● **STORED DATA**:
──────

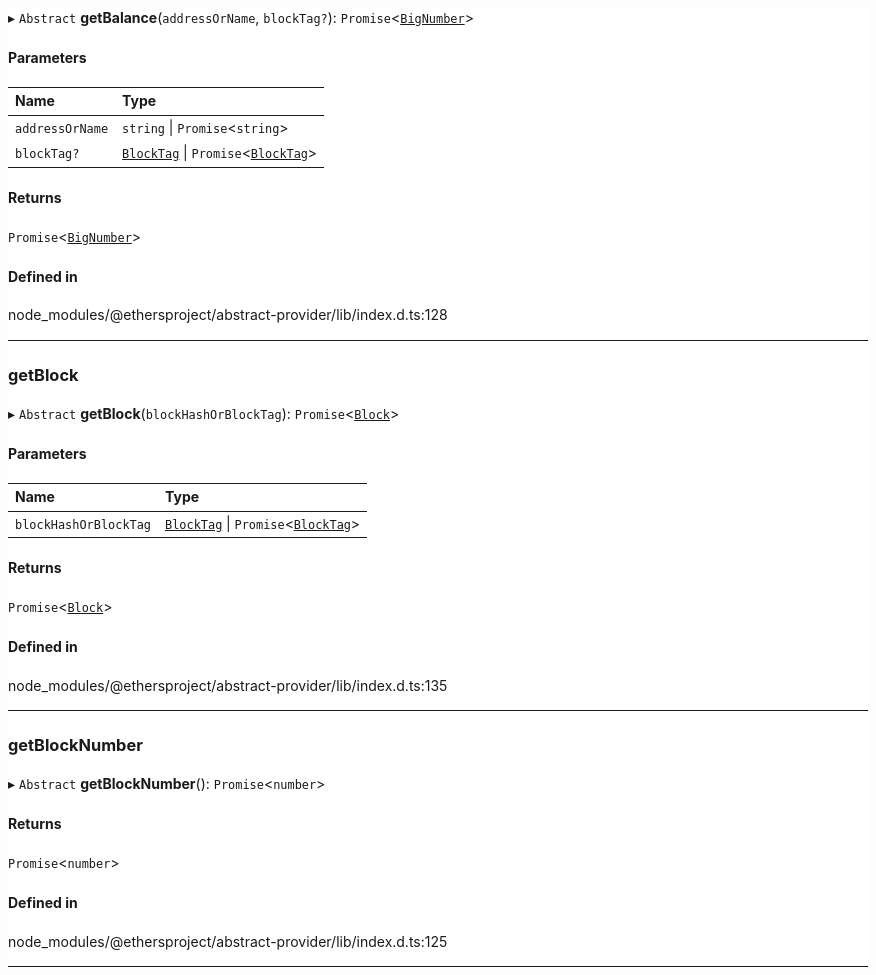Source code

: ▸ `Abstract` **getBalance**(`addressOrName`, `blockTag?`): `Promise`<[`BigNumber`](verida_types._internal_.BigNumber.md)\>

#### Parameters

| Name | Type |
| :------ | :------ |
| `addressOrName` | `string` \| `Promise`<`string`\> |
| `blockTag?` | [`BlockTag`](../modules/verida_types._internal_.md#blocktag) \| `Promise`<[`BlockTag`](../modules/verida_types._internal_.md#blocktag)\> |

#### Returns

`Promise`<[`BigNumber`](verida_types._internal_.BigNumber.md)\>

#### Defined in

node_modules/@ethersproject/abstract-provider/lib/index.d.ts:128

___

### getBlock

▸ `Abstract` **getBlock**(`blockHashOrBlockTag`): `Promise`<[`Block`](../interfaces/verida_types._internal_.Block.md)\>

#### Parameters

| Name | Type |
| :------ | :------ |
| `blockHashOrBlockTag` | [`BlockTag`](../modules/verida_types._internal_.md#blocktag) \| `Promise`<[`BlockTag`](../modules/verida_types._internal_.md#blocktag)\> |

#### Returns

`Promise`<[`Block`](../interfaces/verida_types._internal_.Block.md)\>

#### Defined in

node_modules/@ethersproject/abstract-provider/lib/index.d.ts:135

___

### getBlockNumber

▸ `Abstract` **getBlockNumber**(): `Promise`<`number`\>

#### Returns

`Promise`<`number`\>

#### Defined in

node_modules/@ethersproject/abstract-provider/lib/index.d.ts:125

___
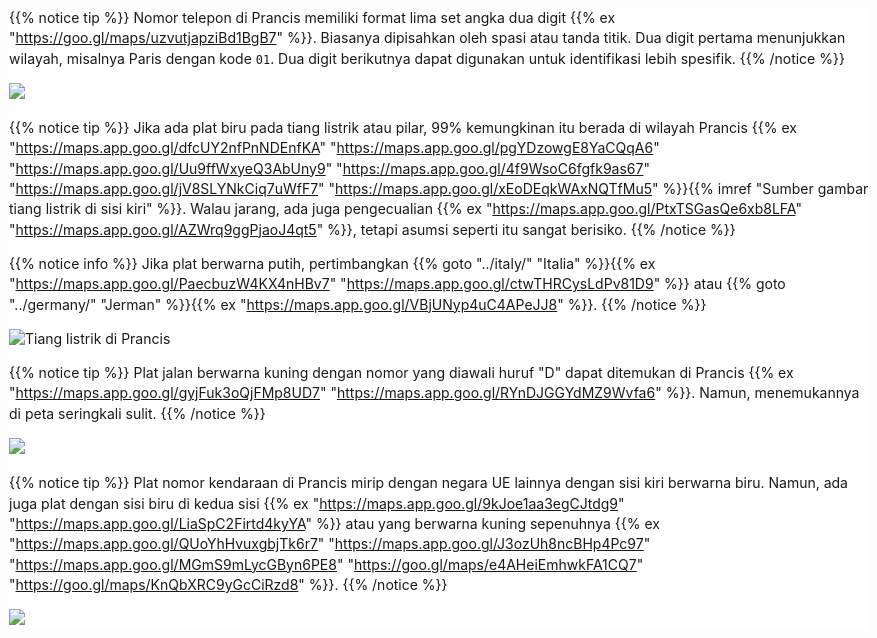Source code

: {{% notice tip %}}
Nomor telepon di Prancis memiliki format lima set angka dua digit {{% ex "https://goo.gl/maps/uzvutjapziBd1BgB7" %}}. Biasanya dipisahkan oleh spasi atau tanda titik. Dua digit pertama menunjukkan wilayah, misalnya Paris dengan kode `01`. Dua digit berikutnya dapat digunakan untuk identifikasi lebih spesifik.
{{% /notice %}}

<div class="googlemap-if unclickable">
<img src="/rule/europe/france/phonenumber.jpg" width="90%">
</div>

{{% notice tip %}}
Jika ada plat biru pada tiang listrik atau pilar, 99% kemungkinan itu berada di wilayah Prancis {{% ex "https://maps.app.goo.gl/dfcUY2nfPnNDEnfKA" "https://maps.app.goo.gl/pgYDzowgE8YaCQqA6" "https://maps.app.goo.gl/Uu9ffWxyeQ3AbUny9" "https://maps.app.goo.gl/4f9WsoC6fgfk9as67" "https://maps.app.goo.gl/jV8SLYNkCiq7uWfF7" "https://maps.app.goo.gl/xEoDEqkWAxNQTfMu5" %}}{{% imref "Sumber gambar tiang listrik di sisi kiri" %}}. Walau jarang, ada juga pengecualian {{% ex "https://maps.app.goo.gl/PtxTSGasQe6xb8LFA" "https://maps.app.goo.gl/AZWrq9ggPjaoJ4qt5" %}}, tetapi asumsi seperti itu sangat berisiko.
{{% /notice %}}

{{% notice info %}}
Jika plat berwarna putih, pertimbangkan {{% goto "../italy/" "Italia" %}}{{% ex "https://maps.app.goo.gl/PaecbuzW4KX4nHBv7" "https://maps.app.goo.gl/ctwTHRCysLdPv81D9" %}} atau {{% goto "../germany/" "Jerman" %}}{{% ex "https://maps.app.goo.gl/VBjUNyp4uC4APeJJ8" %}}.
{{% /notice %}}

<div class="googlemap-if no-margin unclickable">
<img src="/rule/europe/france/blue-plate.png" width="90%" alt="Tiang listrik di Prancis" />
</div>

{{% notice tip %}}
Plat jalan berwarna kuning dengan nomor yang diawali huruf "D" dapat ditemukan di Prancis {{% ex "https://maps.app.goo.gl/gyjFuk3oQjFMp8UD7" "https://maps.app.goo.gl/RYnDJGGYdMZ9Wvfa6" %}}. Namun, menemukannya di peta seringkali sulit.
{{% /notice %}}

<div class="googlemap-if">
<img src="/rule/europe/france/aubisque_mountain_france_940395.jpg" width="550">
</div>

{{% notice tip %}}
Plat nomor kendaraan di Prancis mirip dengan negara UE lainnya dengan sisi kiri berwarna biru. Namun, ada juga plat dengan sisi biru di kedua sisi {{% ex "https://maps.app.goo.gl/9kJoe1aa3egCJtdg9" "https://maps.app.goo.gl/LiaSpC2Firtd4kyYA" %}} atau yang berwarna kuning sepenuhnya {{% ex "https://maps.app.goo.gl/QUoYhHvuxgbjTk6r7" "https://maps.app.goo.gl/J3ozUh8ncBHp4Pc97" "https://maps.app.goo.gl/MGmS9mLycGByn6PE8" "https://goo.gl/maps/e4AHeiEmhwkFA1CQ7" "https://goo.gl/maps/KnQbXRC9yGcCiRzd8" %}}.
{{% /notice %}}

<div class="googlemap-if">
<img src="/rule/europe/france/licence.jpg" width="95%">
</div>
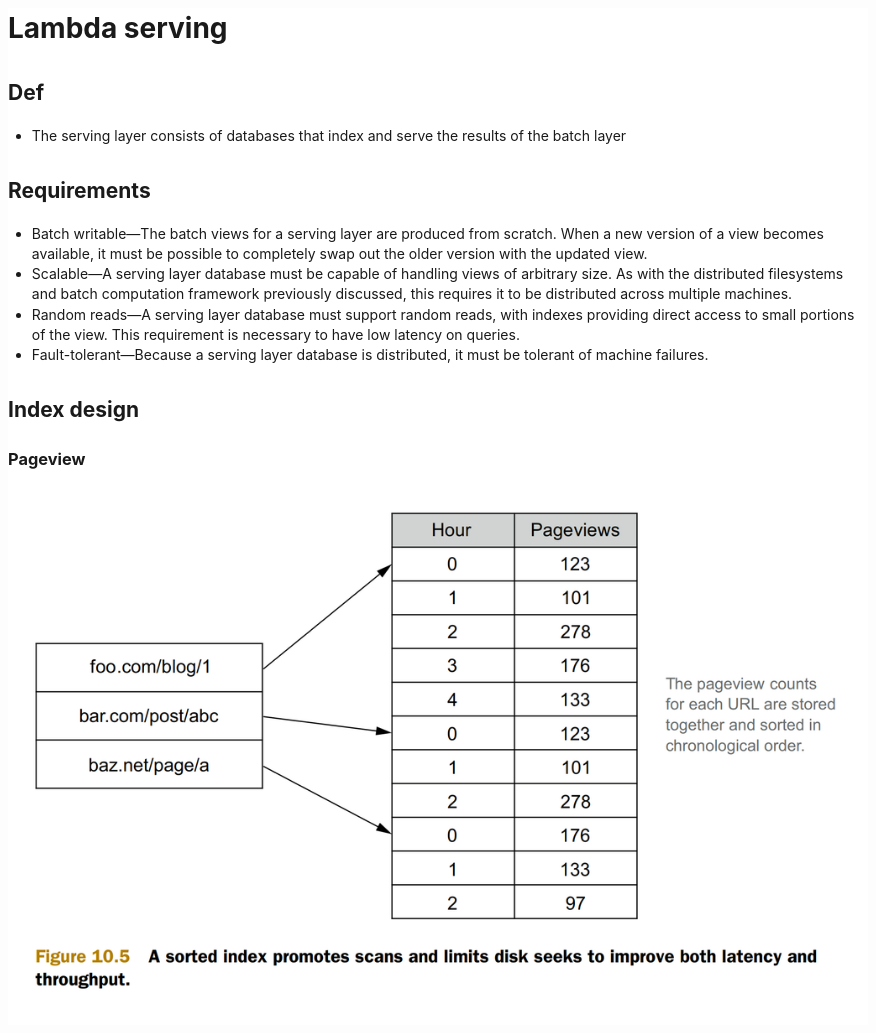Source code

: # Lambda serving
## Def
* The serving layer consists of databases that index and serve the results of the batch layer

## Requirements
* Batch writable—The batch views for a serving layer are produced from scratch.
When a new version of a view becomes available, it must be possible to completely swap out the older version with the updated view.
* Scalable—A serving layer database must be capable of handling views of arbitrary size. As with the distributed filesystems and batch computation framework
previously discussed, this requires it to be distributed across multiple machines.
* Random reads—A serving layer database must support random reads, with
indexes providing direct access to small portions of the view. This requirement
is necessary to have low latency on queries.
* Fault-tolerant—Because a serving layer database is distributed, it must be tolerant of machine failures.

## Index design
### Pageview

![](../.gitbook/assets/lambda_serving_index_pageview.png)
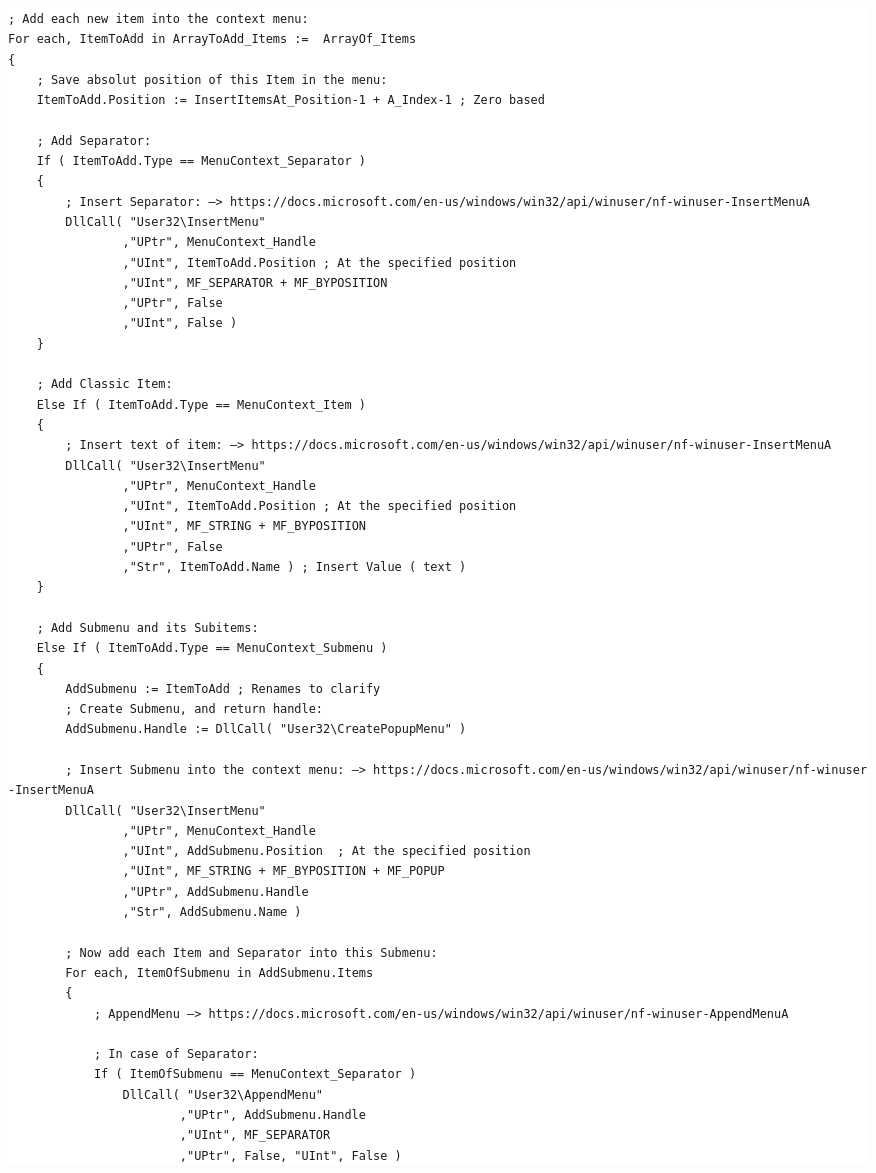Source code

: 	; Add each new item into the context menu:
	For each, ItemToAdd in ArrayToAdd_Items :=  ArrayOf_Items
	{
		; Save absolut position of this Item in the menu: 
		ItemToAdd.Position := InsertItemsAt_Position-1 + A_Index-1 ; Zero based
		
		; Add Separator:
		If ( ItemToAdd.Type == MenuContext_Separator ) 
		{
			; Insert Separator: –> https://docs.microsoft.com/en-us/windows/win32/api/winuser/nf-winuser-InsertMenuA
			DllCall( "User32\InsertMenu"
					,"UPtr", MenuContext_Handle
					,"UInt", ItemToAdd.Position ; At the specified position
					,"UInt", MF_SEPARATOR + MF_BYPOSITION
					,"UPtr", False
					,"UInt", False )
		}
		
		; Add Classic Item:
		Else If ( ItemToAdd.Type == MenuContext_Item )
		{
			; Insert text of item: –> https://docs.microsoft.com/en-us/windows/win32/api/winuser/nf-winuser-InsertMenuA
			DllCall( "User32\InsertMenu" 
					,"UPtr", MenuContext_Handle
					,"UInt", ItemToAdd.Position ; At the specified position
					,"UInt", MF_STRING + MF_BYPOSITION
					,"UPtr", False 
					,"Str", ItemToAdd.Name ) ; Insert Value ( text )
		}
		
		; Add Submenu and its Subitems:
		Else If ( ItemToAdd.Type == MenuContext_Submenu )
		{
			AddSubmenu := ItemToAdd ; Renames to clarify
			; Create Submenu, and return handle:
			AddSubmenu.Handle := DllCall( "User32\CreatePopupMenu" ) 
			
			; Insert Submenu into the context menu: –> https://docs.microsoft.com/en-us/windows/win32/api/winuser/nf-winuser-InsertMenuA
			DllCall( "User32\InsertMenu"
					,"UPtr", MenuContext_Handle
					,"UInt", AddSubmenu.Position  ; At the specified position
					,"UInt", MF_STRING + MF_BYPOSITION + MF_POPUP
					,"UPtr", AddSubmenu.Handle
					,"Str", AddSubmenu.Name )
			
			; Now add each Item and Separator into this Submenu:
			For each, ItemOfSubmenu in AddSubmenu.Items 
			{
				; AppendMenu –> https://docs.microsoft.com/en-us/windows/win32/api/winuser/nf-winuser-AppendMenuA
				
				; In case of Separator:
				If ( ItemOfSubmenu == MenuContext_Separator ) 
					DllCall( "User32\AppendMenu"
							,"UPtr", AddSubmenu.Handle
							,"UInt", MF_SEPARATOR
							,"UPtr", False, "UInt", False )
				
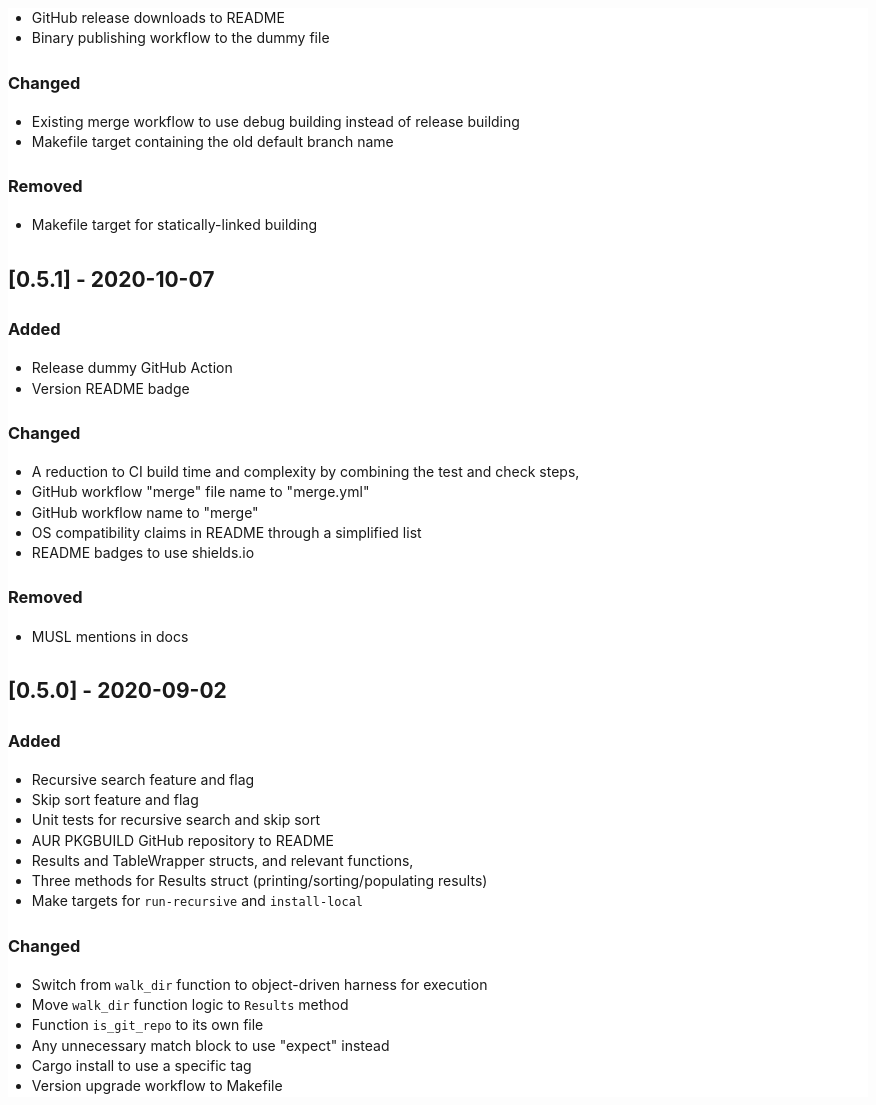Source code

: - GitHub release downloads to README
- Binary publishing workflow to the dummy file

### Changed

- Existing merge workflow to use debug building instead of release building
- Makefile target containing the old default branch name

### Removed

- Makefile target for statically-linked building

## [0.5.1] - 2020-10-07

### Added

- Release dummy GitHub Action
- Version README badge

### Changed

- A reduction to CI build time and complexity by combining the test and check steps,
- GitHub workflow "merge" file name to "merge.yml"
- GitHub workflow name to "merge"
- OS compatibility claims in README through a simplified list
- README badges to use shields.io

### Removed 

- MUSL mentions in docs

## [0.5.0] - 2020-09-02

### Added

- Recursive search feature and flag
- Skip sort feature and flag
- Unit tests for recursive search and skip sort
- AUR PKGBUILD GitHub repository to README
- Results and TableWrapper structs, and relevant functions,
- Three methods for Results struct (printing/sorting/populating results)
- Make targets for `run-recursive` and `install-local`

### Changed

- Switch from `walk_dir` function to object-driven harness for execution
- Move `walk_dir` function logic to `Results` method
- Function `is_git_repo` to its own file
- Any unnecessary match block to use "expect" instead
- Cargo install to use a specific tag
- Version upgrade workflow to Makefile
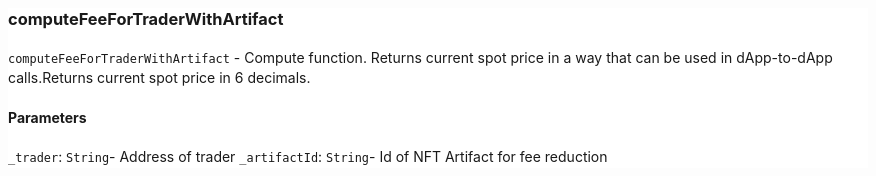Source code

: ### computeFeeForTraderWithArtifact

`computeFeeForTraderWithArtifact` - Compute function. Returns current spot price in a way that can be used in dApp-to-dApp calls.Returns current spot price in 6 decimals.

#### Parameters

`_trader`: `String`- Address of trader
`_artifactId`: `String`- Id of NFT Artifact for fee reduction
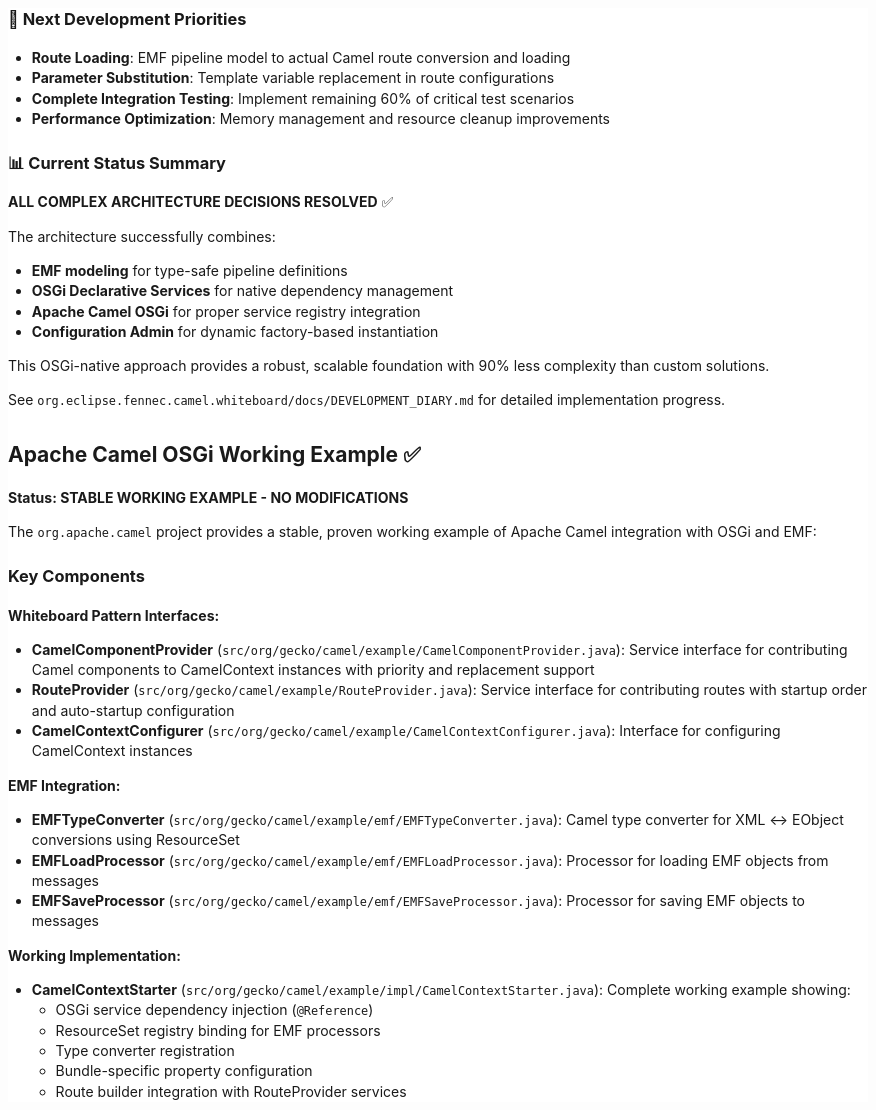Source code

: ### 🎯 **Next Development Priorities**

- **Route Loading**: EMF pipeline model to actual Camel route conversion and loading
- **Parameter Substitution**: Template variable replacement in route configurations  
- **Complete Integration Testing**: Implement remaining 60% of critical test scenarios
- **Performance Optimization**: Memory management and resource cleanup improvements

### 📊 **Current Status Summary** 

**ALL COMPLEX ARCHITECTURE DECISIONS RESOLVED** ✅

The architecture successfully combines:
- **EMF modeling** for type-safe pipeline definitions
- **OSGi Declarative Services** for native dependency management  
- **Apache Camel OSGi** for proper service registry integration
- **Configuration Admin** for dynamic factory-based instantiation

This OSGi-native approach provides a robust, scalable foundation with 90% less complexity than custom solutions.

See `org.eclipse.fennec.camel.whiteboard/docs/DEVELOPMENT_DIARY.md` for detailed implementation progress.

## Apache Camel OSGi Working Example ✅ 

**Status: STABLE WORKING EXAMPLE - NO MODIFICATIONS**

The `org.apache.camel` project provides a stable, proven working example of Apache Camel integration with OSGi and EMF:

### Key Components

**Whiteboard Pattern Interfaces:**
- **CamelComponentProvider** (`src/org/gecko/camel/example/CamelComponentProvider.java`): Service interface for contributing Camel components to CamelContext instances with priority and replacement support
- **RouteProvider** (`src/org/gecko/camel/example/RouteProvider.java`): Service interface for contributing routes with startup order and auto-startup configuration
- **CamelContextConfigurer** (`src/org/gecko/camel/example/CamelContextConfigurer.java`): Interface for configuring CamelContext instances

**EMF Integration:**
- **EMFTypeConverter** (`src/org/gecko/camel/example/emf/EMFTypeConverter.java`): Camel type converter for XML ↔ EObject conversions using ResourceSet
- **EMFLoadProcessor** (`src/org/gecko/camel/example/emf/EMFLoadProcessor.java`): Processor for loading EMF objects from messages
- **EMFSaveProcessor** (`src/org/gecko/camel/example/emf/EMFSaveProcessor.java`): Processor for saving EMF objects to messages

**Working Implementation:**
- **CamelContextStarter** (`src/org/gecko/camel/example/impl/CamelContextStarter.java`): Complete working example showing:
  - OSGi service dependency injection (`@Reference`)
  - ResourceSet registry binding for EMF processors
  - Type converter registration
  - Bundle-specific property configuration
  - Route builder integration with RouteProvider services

──────

Copy the lines of the material from the line with "## Requirements" to the line with "### Pageview", putting "query layer" in place of each "serving layer" and leaving everything else unchanged.

● **RESPONSE BELOW**:
## Requirements
* Batch writable—The batch views for a query layer are produced from scratch.
When a new version of a view becomes available, it must be possible to completely swap out the older version with the updated view.
* Scalable—A query layer database must be capable of handling views of arbitrary size. As with the distributed filesystems and batch computation framework
previously discussed, this requires it to be distributed across multiple machines.
* Random reads—A query layer database must support random reads, with
indexes providing direct access to small portions of the view. This requirement
is necessary to have low latency on queries.
* Fault-tolerant—Because a query layer database is distributed, it must be tolerant of machine failures.

## Index design
### Pageview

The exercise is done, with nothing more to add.